BEGIN Document
Great info, thanks for sharing. :thumbup:


----------



## mwm1166 (Jul 16, 2013)

what is the fleet discount? like what amount of reduction?


----------



## The BoatMan (Apr 2, 2002)

mwm1166 said:


> what is the fleet discount? like what amount of reduction?


depending on program cannot be stacked...ie bmw cca, etc.

Lease - $1500 and .00020 MF reduction

Purchase - $2500-$5000 depending on model


----------



## namelessman (Dec 23, 2004)

The PDF in post#1 does not list AARP though.


----------



## e90fanatic (Jul 25, 2005)

Interesting to see Aston Martin and Tesla there. While my employer is not 


Sent from my iPhone using Bimmerfest


----------



## jjrandorin (May 8, 2013)

namelessman said:


> The PDF in post#1 does not list AARP though.


Didnt we read that AARP was a "limited time test" or something?


----------



## trubluluder93 (Oct 26, 2016)

The Boston Red Sox are on the list? 

My company isn't listed, but some are probably covered by the Passport discount account?


----------



## namelessman (Dec 23, 2004)

e90fanatic said:


> Interesting to see Aston Martin and Tesla there. While my employer is not
> 
> Sent from my iPhone using Bimmerfest


Send corporate fleet an email from your corporate account, they will be able to confirm.

Do note YouDecide and BenefitsHub aggregate employee benefits for many companies so yours may be eligible through these benefits aggregators as well.


----------



## namelessman (Dec 23, 2004)

jjrandorin said:


> Didnt we read that AARP was a "limited time test" or something?


That can be possible, although AARP does have its own NEPP code.


----------



## calbears96 (Oct 31, 2009)

namelessman said:


> That can be possible, although AARP does have its own NEPP code.


I used AARP last Friday for the purchase of an M2. It has its own NEPP code


----------



## VitaminHan (Apr 12, 2016)

The funny thing is I see my employer is listed but the HR dept was not able to confirm/fill out the necessary form. Well I went with ED so it is irrelevant anymore...


----------



## icemilkcoffee (Nov 14, 2012)

Is there an up-to-date list of corporate partners? I just notice that my company is on this list. My company's internal website lists GM and Chrysler discounts for employees, but does not mention anything about BMW. 
Also- I just ordered my car yesterday- is it to late to try to take advantage of this corporate discount ?


----------



## namelessman (Dec 23, 2004)

icemilkcoffee said:


> Is there an up-to-date list of corporate partners? I just notice that my company is on this list. My company's internal website lists GM and Chrysler discounts for employees, but does not mention anything about BMW.
> Also- I just ordered my car yesterday- is it to late to try to take advantage of this corporate discount ?


Corporate fleet can be applied on final contract, so there is time to get paperwork moving.

Do give your company's name to CA/SM and they can confirm eligibility.


----------



## MJBrown62 (Jun 15, 2016)

icemilkcoffee said:


> Is there an up-to-date list of corporate partners? I just notice that my company is on this list. My company's internal website lists GM and Chrysler discounts for employees, but does not mention anything about BMW.
> Also- I just ordered my car yesterday- is it to late to try to take advantage of this corporate discount ?


PM me your company and I can look it up.
END Document
== Task list ==
#1 Can you shorten the paragraph in the thread that begins "The funny thing is" while keeping its main facts?
#2 Which car manufacturers does the thread name?
#3 Could you print the part of the thread starting at "The funny thing" and ending at "is irrelevant anymore..."?
The entries below have nothing to do with the thread.
BEGIN Raw records
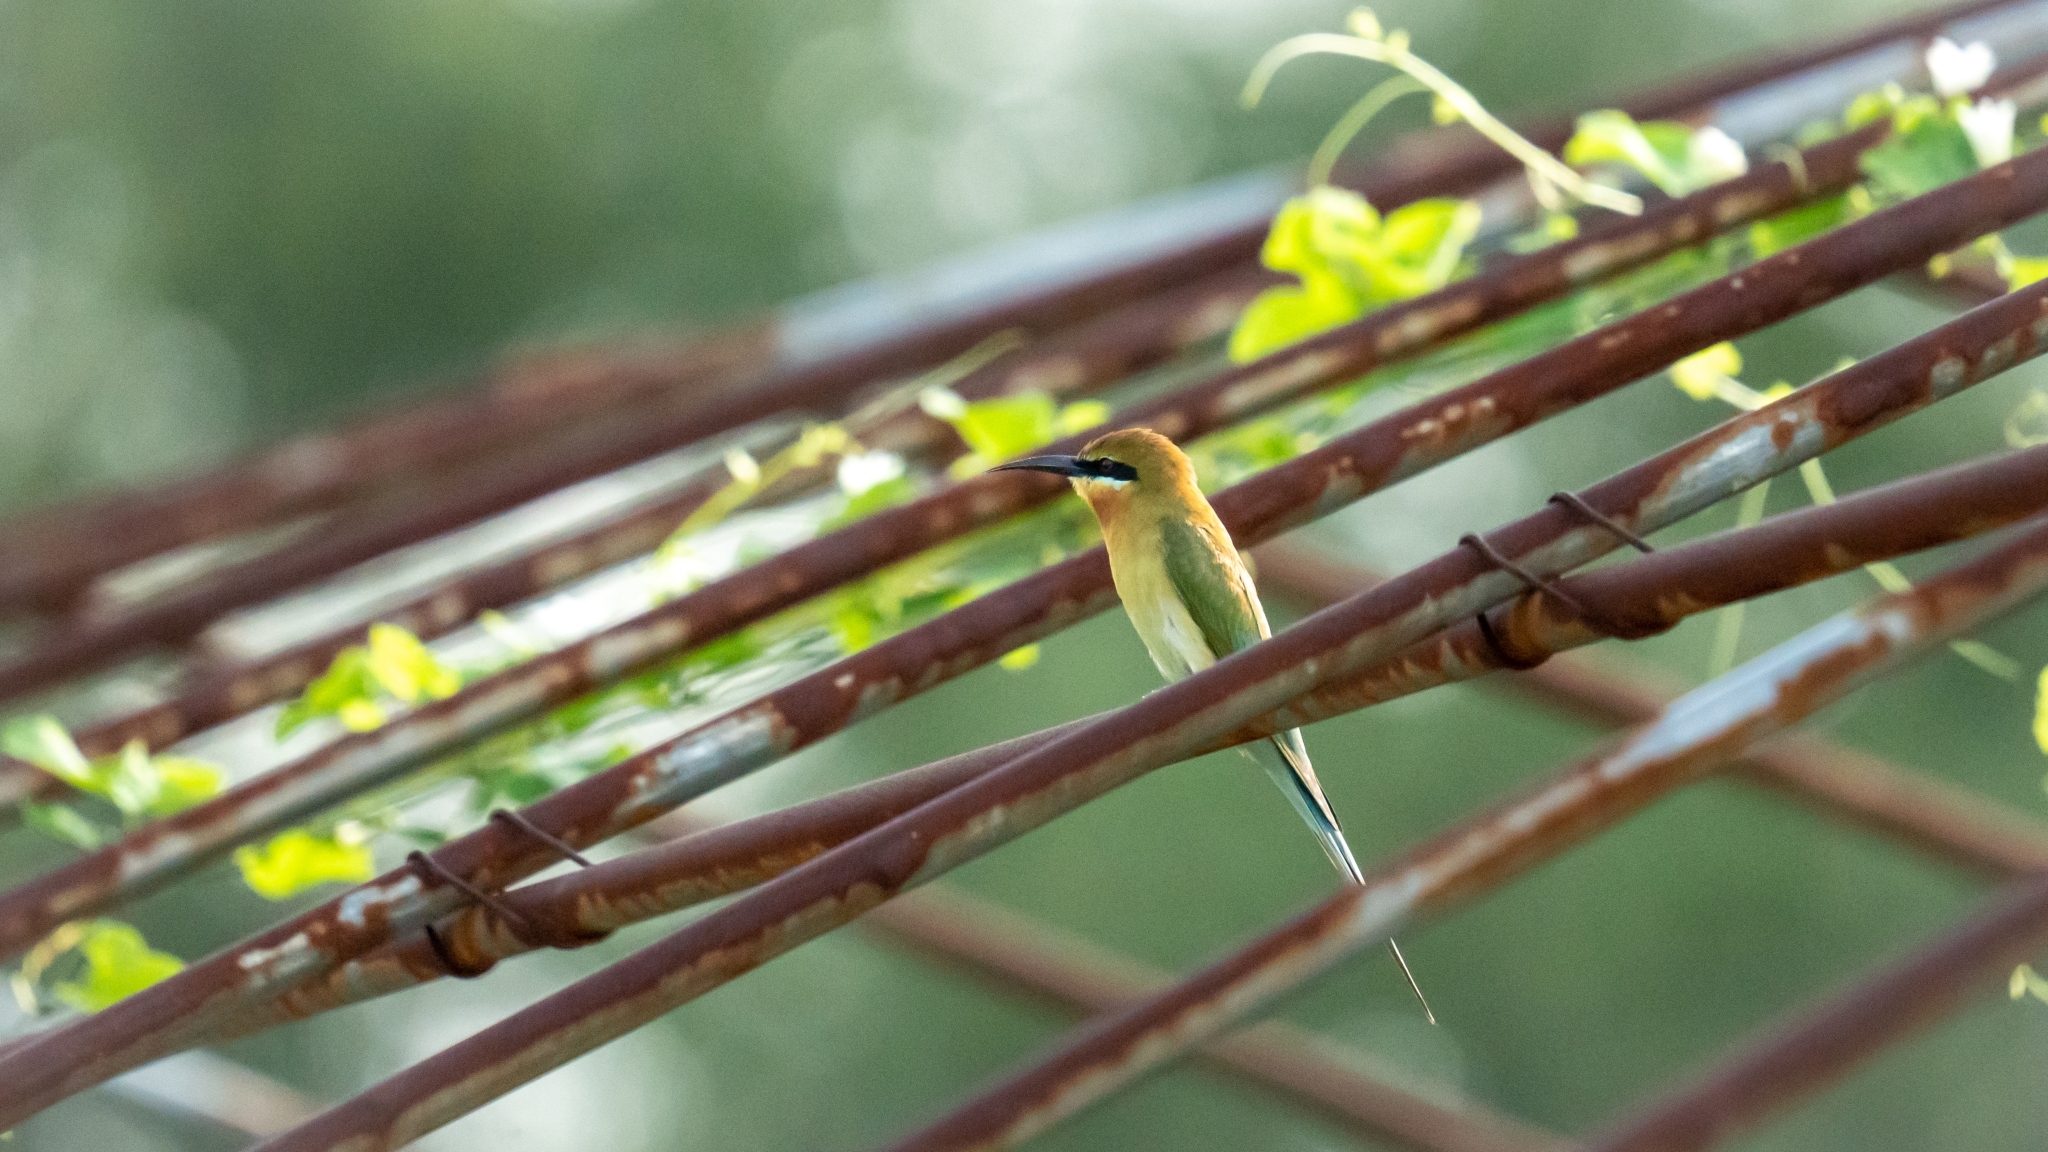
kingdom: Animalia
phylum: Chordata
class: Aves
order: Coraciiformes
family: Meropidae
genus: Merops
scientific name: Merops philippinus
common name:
END Raw records
== Exercise solutions ==
#1 The poster's employer is on the list, but HR couldn't confirm or fill out the required form. Since the poster went with ED, it no longer matters.

#2
- BMW
- GM
- Chrysler
- Aston Martin
- Tesla

#3
The funny thing is I see my employer is listed but the HR dept was not able to confirm/fill out the necessary form. Well I went with ED so it is irrelevant anymore...